Stored dataset items
════════════════════

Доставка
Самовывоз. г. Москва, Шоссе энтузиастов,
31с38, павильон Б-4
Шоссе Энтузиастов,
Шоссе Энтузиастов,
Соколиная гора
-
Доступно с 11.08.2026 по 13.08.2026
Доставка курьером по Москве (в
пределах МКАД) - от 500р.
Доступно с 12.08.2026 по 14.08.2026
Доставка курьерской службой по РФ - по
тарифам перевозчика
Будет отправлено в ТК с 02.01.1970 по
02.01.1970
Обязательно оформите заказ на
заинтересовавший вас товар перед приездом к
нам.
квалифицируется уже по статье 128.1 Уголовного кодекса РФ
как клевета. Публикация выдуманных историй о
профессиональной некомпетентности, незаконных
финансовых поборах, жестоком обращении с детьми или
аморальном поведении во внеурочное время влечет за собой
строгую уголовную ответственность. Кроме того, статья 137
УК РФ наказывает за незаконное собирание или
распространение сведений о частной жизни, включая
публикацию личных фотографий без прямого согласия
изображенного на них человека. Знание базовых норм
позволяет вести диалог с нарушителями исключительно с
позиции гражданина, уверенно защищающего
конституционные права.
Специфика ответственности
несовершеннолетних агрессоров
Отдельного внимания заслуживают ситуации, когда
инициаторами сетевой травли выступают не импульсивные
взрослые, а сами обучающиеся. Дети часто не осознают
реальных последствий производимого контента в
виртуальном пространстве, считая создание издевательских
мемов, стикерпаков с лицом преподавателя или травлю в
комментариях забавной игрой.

════════════════════

### INSTRUCTIONS FOR THE TASK
Every line above should be printed again exactly as it stands.

### ANSWER SPACE
Доставка
Самовывоз. г. Москва, Шоссе энтузиастов,
31с38, павильон Б-4
Шоссе Энтузиастов,
Шоссе Энтузиастов,
Соколиная гора
-
Доступно с 11.08.2026 по 13.08.2026
Доставка курьером по Москве (в
пределах МКАД) - от 500р.
Доступно с 12.08.2026 по 14.08.2026
Доставка курьерской службой по РФ - по
тарифам перевозчика
Будет отправлено в ТК с 02.01.1970 по
02.01.1970
Обязательно оформите заказ на
заинтересовавший вас товар перед приездом к
нам.
квалифицируется уже по статье 128.1 Уголовного кодекса РФ
как клевета. Публикация выдуманных историй о
профессиональной некомпетентности, незаконных
финансовых поборах, жестоком обращении с детьми или
аморальном поведении во внеурочное время влечет за собой
строгую уголовную ответственность. Кроме того, статья 137
УК РФ наказывает за незаконное собирание или
распространение сведений о частной жизни, включая
публикацию личных фотографий без прямого согласия
изображенного на них человека. Знание базовых норм
позволяет вести диалог с нарушителями исключительно с
позиции гражданина, уверенно защищающего
конституционные права.
Специфика ответственности
несовершеннолетних агрессоров
Отдельного внимания заслуживают ситуации, когда
инициаторами сетевой травли выступают не импульсивные
взрослые, а сами обучающиеся. Дети часто не осознают
реальных последствий производимого контента в
виртуальном пространстве, считая создание издевательских
мемов, стикерпаков с лицом преподавателя или травлю в
комментариях забавной игрой.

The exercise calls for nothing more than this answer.